Martin Otto Bielke (1896 – 1979) was born in Merrill, WI. Early in life, he worked as a blacksmith. Starting in 1933, he taught himself to make violins. In 1942, he started making bows as well, based in Minneapolis.

Bielke was perhaps self-taught, as his mentor is not noted. He made around 200 bows during his career, many inspired by Tourte and Peccatte, often using trade frogs. In the 1960s and 70s, Bielke was a very influential American bow maker and repairman, and retired at the end of 1970.

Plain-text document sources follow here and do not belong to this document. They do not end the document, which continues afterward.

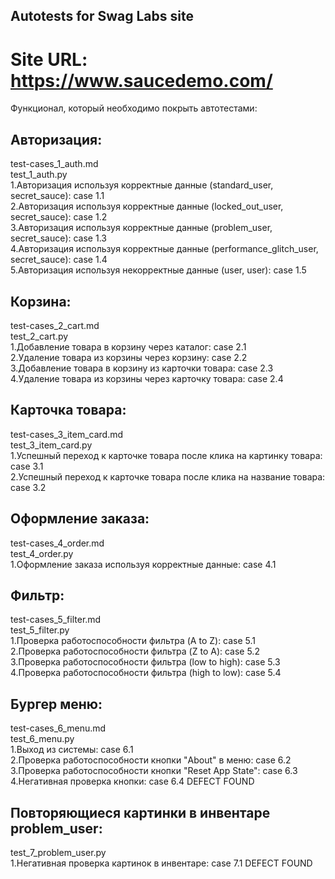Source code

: ## Autotests for Swag Labs site  

# Site URL: https://www.saucedemo.com/  
Функционал, который необходимо покрыть автотестами:  
## Авторизация:  
test-cases_1_auth.md  
test_1_auth.py  
1.Авторизация используя корректные данные (standard_user, secret_sauce): case 1.1  
2.Авторизация используя корректные данные (locked_out_user, secret_sauce): case 1.2  
3.Авторизация используя корректные данные (problem_user, secret_sauce): case 1.3  
4.Авторизация используя корректные данные (performance_glitch_user, secret_sauce): case 1.4  
5.Авторизация используя некорректные данные (user, user): case 1.5  
  
## Корзина:  
test-cases_2_cart.md  
test_2_cart.py  
1.Добавление товара в корзину через каталог: case 2.1  
2.Удаление товара из корзины через корзину: case 2.2  
3.Добавление товара в корзину из карточки товара: case 2.3  
4.Удаление товара из корзины через карточку товара: case 2.4  
  
## Карточка товара:  
test-cases_3_item_card.md  
test_3_item_card.py  
1.Успешный переход к карточке товара после клика на картинку товара: case 3.1  
2.Успешный переход к карточке товара после клика на название товара: case 3.2  
  
## Оформление заказа:  
test-cases_4_order.md  
test_4_order.py  
1.Оформление заказа используя корректные данные: case 4.1  
  
## Фильтр:  
test-cases_5_filter.md  
test_5_filter.py  
1.Проверка работоспособности фильтра (A to Z): case 5.1  
2.Проверка работоспособности фильтра (Z to A): case 5.2  
3.Проверка работоспособности фильтра (low to high): case 5.3  
4.Проверка работоспособности фильтра (high to low): case 5.4  
  
## Бургер меню:  
test-cases_6_menu.md  
test_6_menu.py  
1.Выход из системы: case 6.1  
2.Проверка работоспособности кнопки "About" в меню: case 6.2  
3.Проверка работоспособности кнопки "Reset App State": case 6.3  
4.Негативная проверка кнопки: case 6.4 DEFECT FOUND  
  
## Повторяющиеся картинки в инвентаре problem_user:  
test_7_problem_user.py  
1.Негативная проверка картинок в инвентаре: case 7.1 DEFECT FOUND  
  
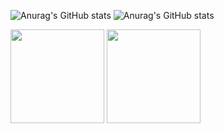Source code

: ![Anurag's GitHub stats](https://github-readme-stats.vercel.app/api?username=MAAAARCY&show_icons=true&theme=tokyonight)
![Anurag's GitHub stats](https://github-readme-stats.vercel.app/api/top-langs/?username=MAAAARCY&theme=tokyonight&layout=compact)
<p align=left>
  <img src="https://github-readme-stats.vercel.app/api?username=MAAAARCY&show_icons=true&theme=tokyonight" width=150px>
  <img src="https://github-readme-stats.vercel.app/api/top-langs/?username=MAAAARCY&theme=tokyonight&layout=compact" width=150px>
</p>
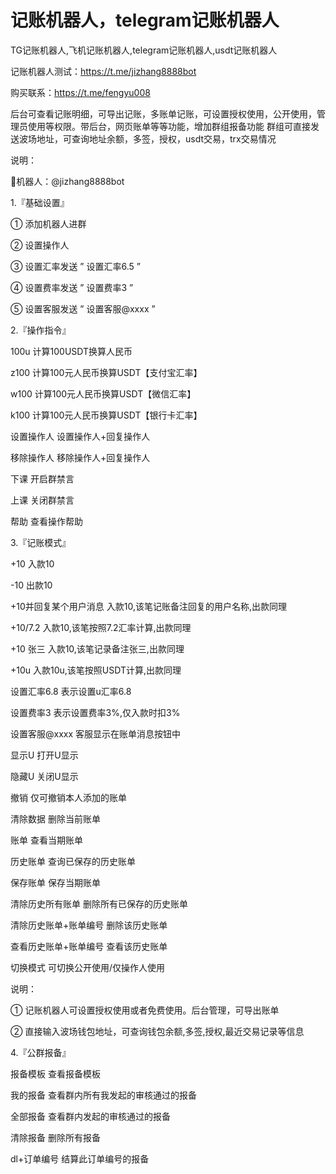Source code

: # 记账机器人，telegram记账机器人
TG记账机器人,飞机记账机器人,telegram记账机器人,usdt记账机器人

记账机器人测试：https://t.me/jizhang8888bot

购买联系：https://t.me/fengyu008

后台可查看记账明细，可导出记账，多账单记账，可设置授权使用，公开使用，管理员使用等权限。带后台，网页账单等等功能，增加群组报备功能
群组可直接发送波场地址，可查询地址余额，多签，授权，usdt交易，trx交易情况


说明：

🤖机器人：@jizhang8888bot

1.『基础设置』

① 添加机器人进群

② 设置操作人

③ 设置汇率发送 ” 设置汇率6.5 ” 

④ 设置费率发送 ” 设置费率3 ” 

⑤ 设置客服发送 ” 设置客服@xxxx ” 




2.『操作指令』

100u   计算100USDT换算人民币

z100  计算100元人民币换算USDT【支付宝汇率】

w100  计算100元人民币换算USDT【微信汇率】

k100  计算100元人民币换算USDT【银行卡汇率】

设置操作人 设置操作人+回复操作人

移除操作人 移除操作人+回复操作人

下课 开启群禁言

上课 关闭群禁言

帮助 查看操作帮助



3.『记账模式』

+10  入款10

-10  出款10

+10并回复某个用户消息 入款10,该笔记账备注回复的用户名称,出款同理

+10/7.2  入款10,该笔按照7.2汇率计算,出款同理

+10 张三  入款10,该笔记录备注张三,出款同理

+10u  入款10u,该笔按照USDT计算,出款同理



设置汇率6.8 表示设置u汇率6.8

设置费率3 表示设置费率3%,仅入款时扣3%

设置客服@xxxx 客服显示在账单消息按钮中

显示U 打开U显示

隐藏U 关闭U显示


撤销 仅可撤销本人添加的账单

清除数据 删除当前账单

账单 查看当期账单

历史账单 查询已保存的历史账单

保存账单 保存当期账单

清除历史所有账单 删除所有已保存的历史账单

清除历史账单+账单编号 删除该历史账单

查看历史账单+账单编号 查看该历史账单

切换模式 可切换公开使用/仅操作人使用




说明：

① 记账机器人可设置授权使用或者免费使用。后台管理，可导出账单

② 直接输入波场钱包地址，可查询钱包余额,多签,授权,最近交易记录等信息


4.『公群报备』

报备模板 查看报备模板

我的报备 查看群内所有我发起的审核通过的报备

全部报备 查看群内发起的审核通过的报备

清除报备 删除所有报备

dl+订单编号 结算此订单编号的报备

He trained Roger Zabinski in bow making.

Roger Zabinski

Roger Zabinski (b.1950) obviously learned well from Bielke as he designed and perfected the carbon fiber CodaBow. More on his work in a future installment.

Canadian Bow Makers

Joseph Kun (1930 – 1996) made his name by inventing one of the best violin shoulder rests ever made, bearing his own surname. However, Kun was born in Czechoslovakia, only moving to Ottawa, Canada in 1968, so he’s lucky to sneak under the wire into this article.

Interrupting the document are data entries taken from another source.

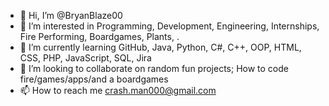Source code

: - 👋 Hi, I’m @BryanBlaze00
- 👀 I’m interested in Programming, Development, Engineering, Internships, Fire Performing, Boardgames, Plants, .
- 🌱 I’m currently learning GitHub, Java, Python, C#, C++, OOP, HTML, CSS, PHP, JavaScript, SQL, Jira
- 💞️ I’m looking to collaborate on random fun projects; How to code fire/games/apps/and a boardgames
- 📫 How to reach me crash.man000@gmail.com

<!---
BryanBlaze00/BryanBlaze00 is a ✨ special ✨ repository because its `README.md` (this file) appears on your GitHub profile.
You can click the Preview link to take a look at your changes.
--->
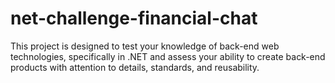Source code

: # net-challenge-financial-chat
This project is designed to test your knowledge of back-end web technologies, specifically in .NET and assess your ability to create back-end products with attention to details, standards, and reusability.
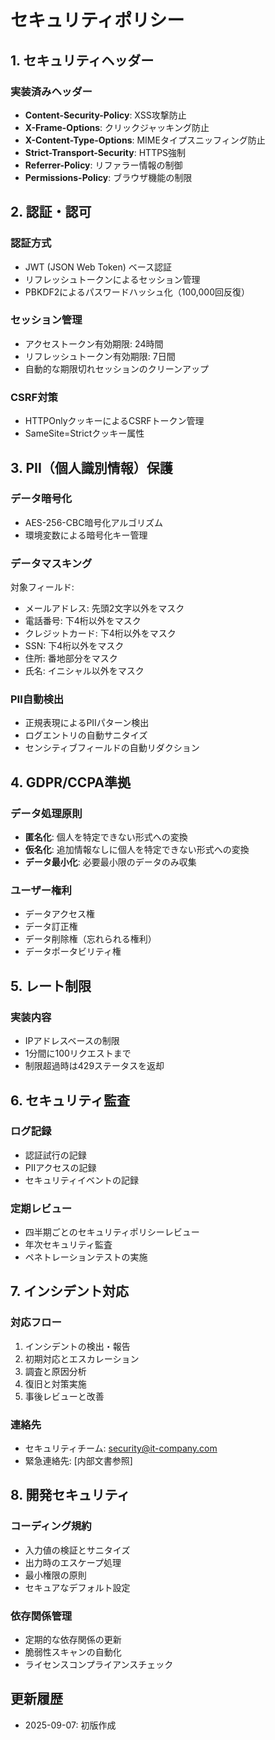 # セキュリティポリシー

## 1. セキュリティヘッダー

### 実装済みヘッダー
- **Content-Security-Policy**: XSS攻撃防止
- **X-Frame-Options**: クリックジャッキング防止
- **X-Content-Type-Options**: MIMEタイプスニッフィング防止
- **Strict-Transport-Security**: HTTPS強制
- **Referrer-Policy**: リファラー情報の制御
- **Permissions-Policy**: ブラウザ機能の制限

## 2. 認証・認可

### 認証方式
- JWT (JSON Web Token) ベース認証
- リフレッシュトークンによるセッション管理
- PBKDF2によるパスワードハッシュ化（100,000回反復）

### セッション管理
- アクセストークン有効期限: 24時間
- リフレッシュトークン有効期限: 7日間
- 自動的な期限切れセッションのクリーンアップ

### CSRF対策
- HTTPOnlyクッキーによるCSRFトークン管理
- SameSite=Strictクッキー属性

## 3. PII（個人識別情報）保護

### データ暗号化
- AES-256-CBC暗号化アルゴリズム
- 環境変数による暗号化キー管理

### データマスキング
対象フィールド:
- メールアドレス: 先頭2文字以外をマスク
- 電話番号: 下4桁以外をマスク
- クレジットカード: 下4桁以外をマスク
- SSN: 下4桁以外をマスク
- 住所: 番地部分をマスク
- 氏名: イニシャル以外をマスク

### PII自動検出
- 正規表現によるPIIパターン検出
- ログエントリの自動サニタイズ
- センシティブフィールドの自動リダクション

## 4. GDPR/CCPA準拠

### データ処理原則
- **匿名化**: 個人を特定できない形式への変換
- **仮名化**: 追加情報なしに個人を特定できない形式への変換
- **データ最小化**: 必要最小限のデータのみ収集

### ユーザー権利
- データアクセス権
- データ訂正権
- データ削除権（忘れられる権利）
- データポータビリティ権

## 5. レート制限

### 実装内容
- IPアドレスベースの制限
- 1分間に100リクエストまで
- 制限超過時は429ステータスを返却

## 6. セキュリティ監査

### ログ記録
- 認証試行の記録
- PIIアクセスの記録
- セキュリティイベントの記録

### 定期レビュー
- 四半期ごとのセキュリティポリシーレビュー
- 年次セキュリティ監査
- ペネトレーションテストの実施

## 7. インシデント対応

### 対応フロー
1. インシデントの検出・報告
2. 初期対応とエスカレーション
3. 調査と原因分析
4. 復旧と対策実施
5. 事後レビューと改善

### 連絡先
- セキュリティチーム: security@it-company.com
- 緊急連絡先: [内部文書参照]

## 8. 開発セキュリティ

### コーディング規約
- 入力値の検証とサニタイズ
- 出力時のエスケープ処理
- 最小権限の原則
- セキュアなデフォルト設定

### 依存関係管理
- 定期的な依存関係の更新
- 脆弱性スキャンの自動化
- ライセンスコンプライアンスチェック

## 更新履歴
- 2025-09-07: 初版作成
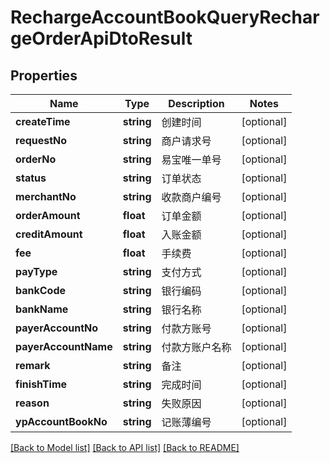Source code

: # RechargeAccountBookQueryRechargeOrderApiDtoResult

## Properties
Name | Type | Description | Notes
------------ | ------------- | ------------- | -------------
**createTime** | **string** | 创建时间 | [optional] 
**requestNo** | **string** | 商户请求号 | [optional] 
**orderNo** | **string** | 易宝唯一单号 | [optional] 
**status** | **string** | 订单状态 | [optional] 
**merchantNo** | **string** | 收款商户编号 | [optional] 
**orderAmount** | **float** | 订单金额 | [optional] 
**creditAmount** | **float** | 入账金额 | [optional] 
**fee** | **float** | 手续费 | [optional] 
**payType** | **string** | 支付方式 | [optional] 
**bankCode** | **string** | 银行编码 | [optional] 
**bankName** | **string** | 银行名称 | [optional] 
**payerAccountNo** | **string** | 付款方账号 | [optional] 
**payerAccountName** | **string** | 付款方账户名称 | [optional] 
**remark** | **string** | 备注 | [optional] 
**finishTime** | **string** | 完成时间 | [optional] 
**reason** | **string** | 失败原因 | [optional] 
**ypAccountBookNo** | **string** | 记账薄编号 | [optional] 

[[Back to Model list]](../README.md#documentation-for-models) [[Back to API list]](../README.md#documentation-for-api-endpoints) [[Back to README]](../README.md)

The Art of Bow Making by Joseph Kun and Joseph Regh

Kun began making bows around 1972 and is credited with training Reid Hudson in the late 70s. He authored The Art of Bow Making in 1994 with his colleague Joseph Regh (New York); the text mainly centers on mass production with a lot of expensive tooling, is expensive in itself, and again is not recommended.

South American Bow Makers

In the short time that I worked with the ex-Hill bow maker John Clutterbuck (b. 1949), I got to know all his suppliers. For pernambuco, that was a gentleman called Horst John (b.1927 in Germany) in Brazil.

Horst John graded his wood – it was almost always very stiff, as that seemed to be what his customers required. His price lists were bizarre; the wood was expensive, and took ages to arrive by surface transport. Thanks to Arthur Bultitude, I soon found alternative sources in England and Europe that were more economical and the timber more interestingly varied, though you had to be prepared to work with planks (the ex-Hill makers bought blanks).**

Horst John set up a bow-making school in Brazil, and with easy access to the raw material, started making bows in the late 1980s. I suspect a German bow maker or makers may well have visited there to encourage the local makers to do better work, as the bows are in that style.

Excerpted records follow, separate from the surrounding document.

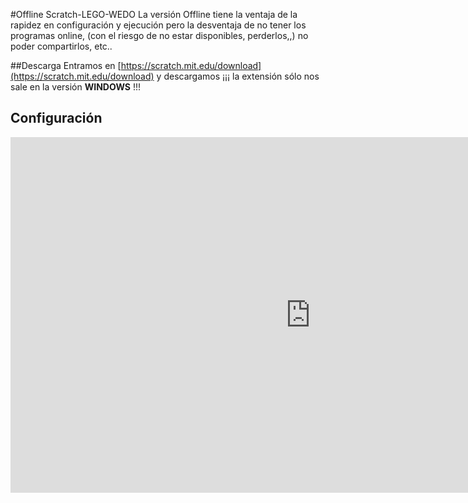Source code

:#Offline Scratch-LEGO-WEDO
La versión Offline tiene la ventaja de la rapidez en configuración y ejecución pero la desventaja de no tener los programas online, (con el riesgo de no estar disponibles, perderlos,,) no poder compartirlos, etc..

##Descarga
Entramos en [https://scratch.mit.edu/download](https://scratch.mit.edu/download) y descargamos ¡¡¡ la extensión sólo nos sale en la versión **WINDOWS** !!!

## Configuración
<iframe src="https://docs.google.com/presentation/d/e/2PACX-1vRyGn4n_jbFdznhSnMRrv94DWQoYN9zn2eE354wSQcJciA-yEK8tIhOHpb3CY48Izmrl-6jeYjaCtZu/embed?start=false&loop=false&delayms=3000" frameborder="0" width="960" height="569" allowfullscreen="true" mozallowfullscreen="true" webkitallowfullscreen="true"></iframe>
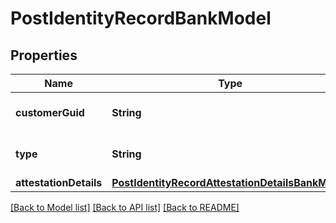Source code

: # PostIdentityRecordBankModel

## Properties
Name | Type | Description | Notes
------------ | ------------- | ------------- | -------------
**customerGuid** | **String** | The customer&#39;s identifier. | 
**type** | **String** | The identity record&#39;s type. | 
**attestationDetails** | [**PostIdentityRecordAttestationDetailsBankModel**](PostIdentityRecordAttestationDetailsBankModel.md) |  | 

[[Back to Model list]](../README.md#documentation-for-models) [[Back to API list]](../README.md#documentation-for-api-endpoints) [[Back to README]](../README.md)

There are a few workshops there now, though I despair at their quality control; they seem to be able to find good pernambuco but use it less wisely. The bows appear with many different names stamped on the sticks, and the Brazilians use a network of traveling salesmen to distribute the bows to shops in the UK.

Currently, they are having problems with exporting pernambuco bows due to the changes in the laws governing the movement of such timbers. There is only so much “old” pernambuco available, and even then it cannot tell you how old it really is.

The Current Makers

Although it would be unfair to home in on particular makers in the (to us Brits) vast USA who are still working, and because I don’t get to see many anyway, I have to mention two that have impressed me at rehairing.

One is Charles Espey (Port Townsend, OR), who has adopted the simplicity of French artisanal work and seems to understand the bow; and Isaac Salchow (NYC), who has inherited his grandfather’s flair.

Charles Espey Cello Bow Photo courtesy Benning Violins

Charles Espey cello bow (c. 2010), with an ebony frog and silver fittings. Photos courtesy Benning Violins.

Of course, there are many others gaining the approval of players who prefer not to pay for an antique, and to those, I apologize again for my ignorance. Still, it does seem that the USA is now the home of quality bow making while pernambuco stocks last, and for CodaBow – using carbon fiber – probably longer.

Up Next

Next time – what’s all this fuss about carbon fiber?

*Please note – any reference to “W. E. Hill & Sons” or “Hills” refers only to the original company that was in existence from the late nineteenth century until 1992.

** Planks are just that, with a finished thickness but waiting to have bow blanks cut out of them. Blanks are the hockey-stick shape pieces that make one bow.